ESTRATTO DEL DOCUMENTO:
+ + + + + + +

Polittico di Siena - Credits Leonardo Bocci

 

Premessa

Tempo fa, a Napoli, era nata un’interessante polemica su un’opera di Ernest Pignon-Ernest. L’artista francese, aveva passato un po’ di tempo nella città del mare e del sole e nel Centro Storico erano spuntati come funghi numerosi poster che avevano colpito moltissime persone, attivando la conseguente e ormai inevitabile tiritera sui social.

Uno dei poster, quello affisso nella trafficatissima Spaccanapoli, era stato in parte strappato da non si sa chi. Apriti cielo, i social esplodono in accuse di ignoranza, noncuranza, inciviltà, ecc. Casualmente, leggo un post in cui un ragazzo spendeva buonissime parole per l’arte e altre di dissenso per l’autore dell’infame gesto. Non amo le polemiche da social, preferisco eventualmente insultare il mio interlocutore mentre lo guardo negli occhi, ma in quel momento è scattata in me la necessità di spiegare un mio punto di vista.

 

Polittico di Siena strappato

 

Per come la vedevo io, lo strappo dell’opera non andava necessariamente visto come una cosa negativa, infatti, come tutti sappiamo l’arte di strada, nasceva proprio con l’obiettivo di inviare messaggi alla gente, risvegliare coscienze, far sentire una voce o sensibilizzare a proposito di un argomento. La persona che ha strappato l’opera molto probabilmente non era rimasta indifferente a quel pezzo di carta appiccicato sul muro, e se anche forse si trattava di un ragazzino con pochi neuroni nel cervello, gli sarà sicuramente toccato attivarne almeno un paio per dare vita all’equazione: [strada + poster = strappare + fico].

Ergo, l’arte ha fatto il suo sporco lavoro. Questa ovviamente è una visione idealista e positiva della storia ma seppur così non fosse c’è da dire che chi fa arte di strada sa, o deve assolutamente prendere atto, del fatto che quell’opera è di tutti e tutti possono farne quello che vogliono. Sbagliato, vandalico o brutto che sia.

 

La Madonna prima e dopo lo strappo

 

Il tipo mi ha insultata.

+ + + + + + +

DATI FORNITI:
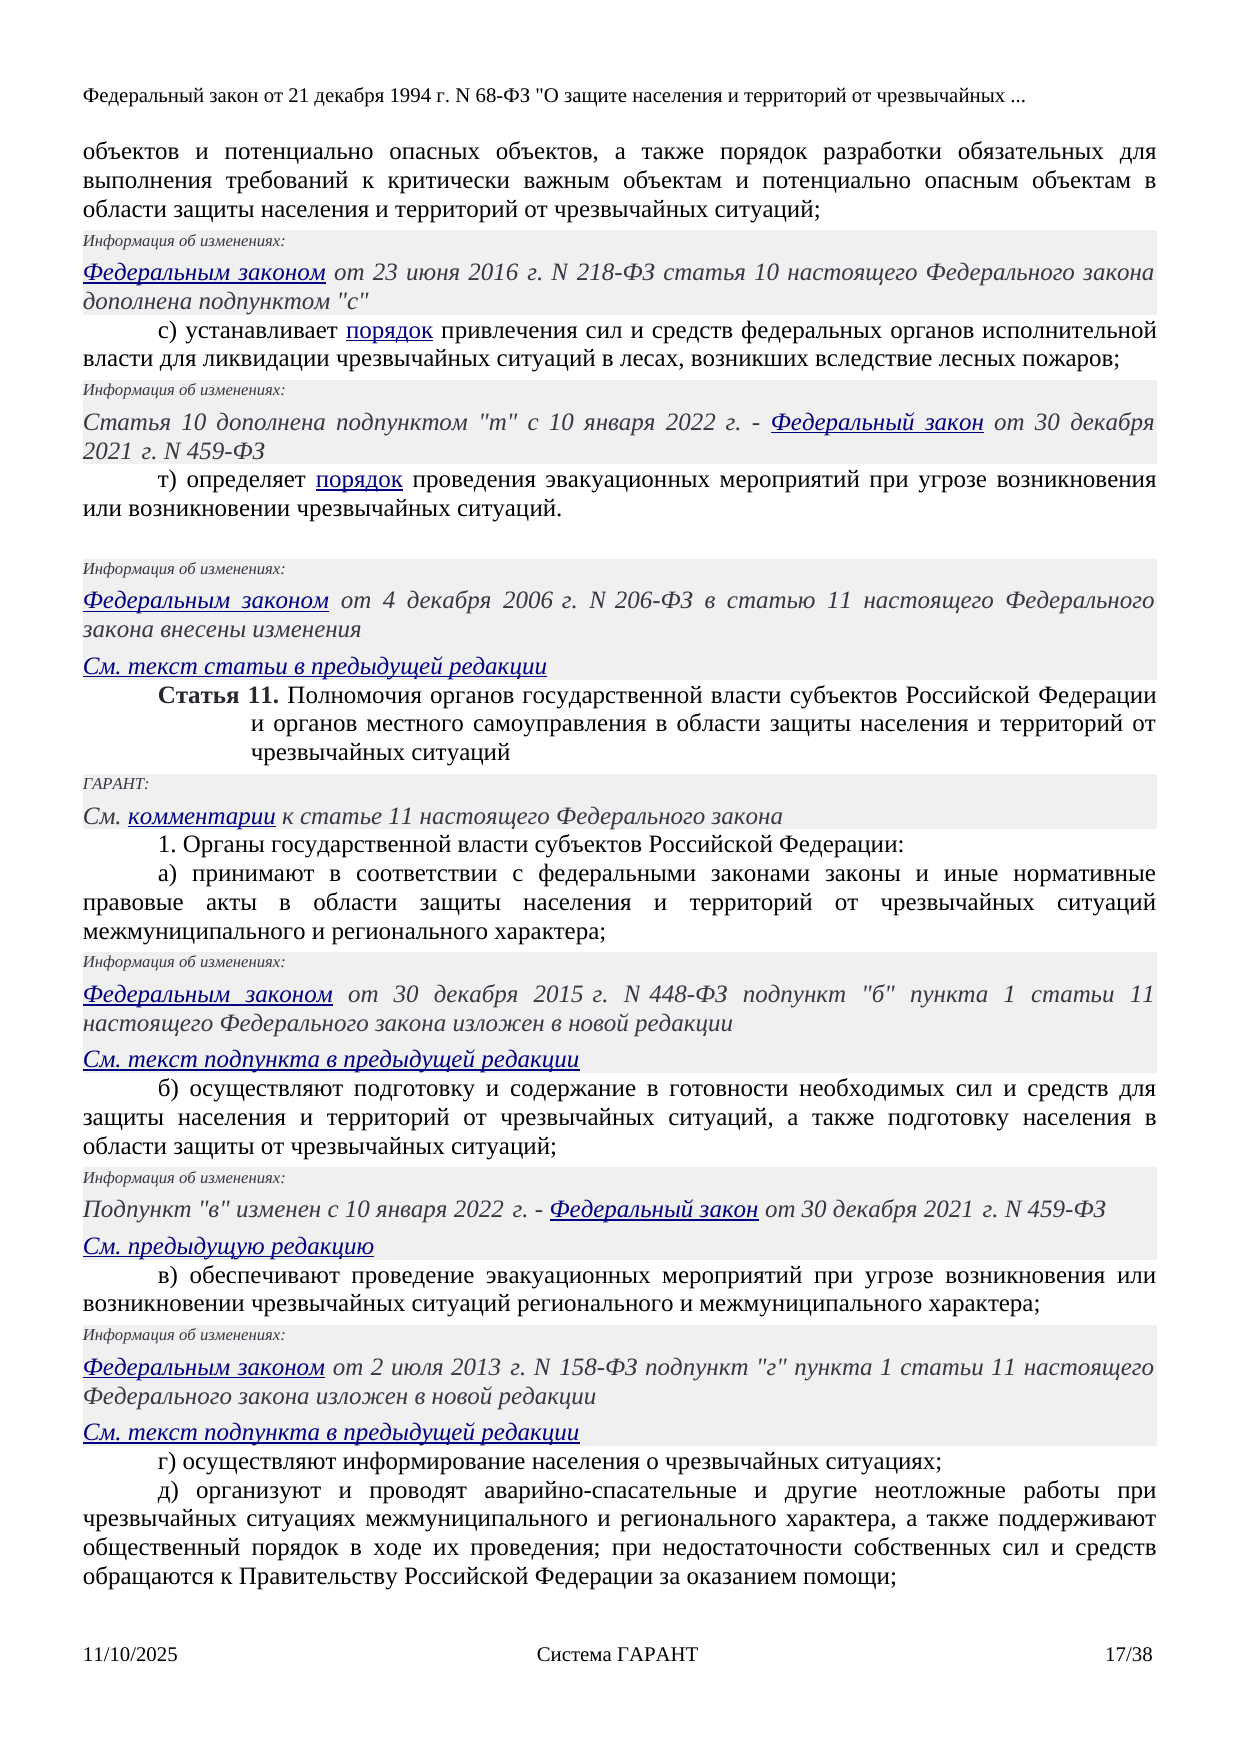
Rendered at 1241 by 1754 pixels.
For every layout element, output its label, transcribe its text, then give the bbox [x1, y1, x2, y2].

text Информация об изменениях: [287, 230, 1157, 249]
text т) определяет порядок проведения эвакуационных мероприятий при угрозе возникновения или возникновении чрезвычайных ситуаций. [83, 464, 1157, 522]
text Информация об изменениях: [83, 1167, 1157, 1187]
text См. текст подпункта в предыдущей редакции [83, 1044, 1157, 1073]
text Статья 11. Полномочия органов государственной власти субъектов Российской Федерации и органов местного самоуправления в области защиты населения и территорий от чрезвычайных ситуаций [158, 680, 1157, 766]
text Информация об изменениях: [287, 952, 1157, 971]
text с) устанавливает порядок привлечения сил и средств федеральных органов исполнительной власти для ликвидации чрезвычайных ситуаций в лесах, возникших вследствие лесных пожаров; [83, 315, 1157, 372]
text в) обеспечивают проведение эвакуационных мероприятий при угрозе возникновения или возникновении чрезвычайных ситуаций регионального и межмуниципального характера; [83, 1260, 1157, 1317]
text д) организуют и проводят аварийно-спасательные и другие неотложные работы при чрезвычайных ситуациях межмуниципального и регионального характера, а также поддерживают общественный порядок в ходе их проведения; при недостаточности собственных сил и средств обращаются к Правительству Российской Федерации за оказанием помощи; [83, 1475, 1157, 1590]
text Федеральным законом от 23 июня 2016 г. N 218-ФЗ статья 10 настоящего Федерального закона дополнена подпунктом "с" [371, 257, 1157, 315]
text См. текст статьи в предыдущей редакции [549, 651, 1157, 680]
text Информация об изменениях: [287, 380, 1157, 399]
text б) осуществляют подготовку и содержание в готовности необходимых сил и средств для защиты населения и территорий от чрезвычайных ситуаций, а также подготовку населения в области защиты от чрезвычайных ситуаций; [83, 1073, 1157, 1159]
text а) принимают в соответствии с федеральными законами законы и иные нормативные правовые акты в области защиты населения и территорий от чрезвычайных ситуаций межмуниципального и регионального характера; [83, 858, 1157, 944]
text См. предыдущую редакцию [377, 1231, 1157, 1260]
text Федеральным законом от 2 июля 2013 г. N 158-ФЗ подпункт "г" пункта 1 статьи 11 настоящего Федерального закона изложен в новой редакции [599, 1381, 1157, 1409]
text Федеральным законом от 4 декабря 2006 г. N 206-ФЗ в статью 11 настоящего Федерального закона внесены изменения [364, 608, 1157, 643]
text См. текст подпункта в предыдущей редакции [582, 1417, 1157, 1446]
text Информация об изменениях: [287, 1325, 1157, 1344]
text г) осуществляют информирование населения о чрезвычайных ситуациях; [83, 1446, 1157, 1475]
text Статья 10 дополнена подпунктом "т" с 10 января 2022 г. - Федеральный закон от 30 декабря 2021 г. N 459-ФЗ [267, 436, 1157, 464]
text Информация об изменениях: [287, 559, 1157, 578]
text объектов и потенциально опасных объектов, а также порядок разработки обязательных для выполнения требований к критически важным объектам и потенциально опасным объектам в области защиты населения и территорий от чрезвычайных ситуаций; [83, 136, 1157, 222]
text Федеральным законом от 30 декабря 2015 г. N 448-ФЗ подпункт "б" пункта 1 статьи 11 настоящего Федерального закона изложен в новой редакции [736, 1008, 1157, 1037]
text См. комментарии к статье 11 настоящего Федерального закона [785, 801, 1157, 829]
text 1. Органы государственной власти субъектов Российской Федерации: [83, 829, 1157, 858]
text ГАРАНТ: [151, 774, 1157, 793]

+ + + + + + +

COMPITO BREVE:
Risponda alle seguenti domande sul brano relativo all'arte di strada:
1. In quale città era nata la polemica sull'opera di Ernest Pignon-Ernest?
2. In quale strada era affisso il poster strappato in parte?
3. Con quali obiettivi nasceva l'arte di strada, secondo il brano?

SOLUZIONE SVOLTA:
1. A Napoli.
2. Nella Spaccanapoli.
3. Inviare messaggi alla gente, risvegliare coscienze, far sentire una voce o sensibilizzare a proposito di un argomento.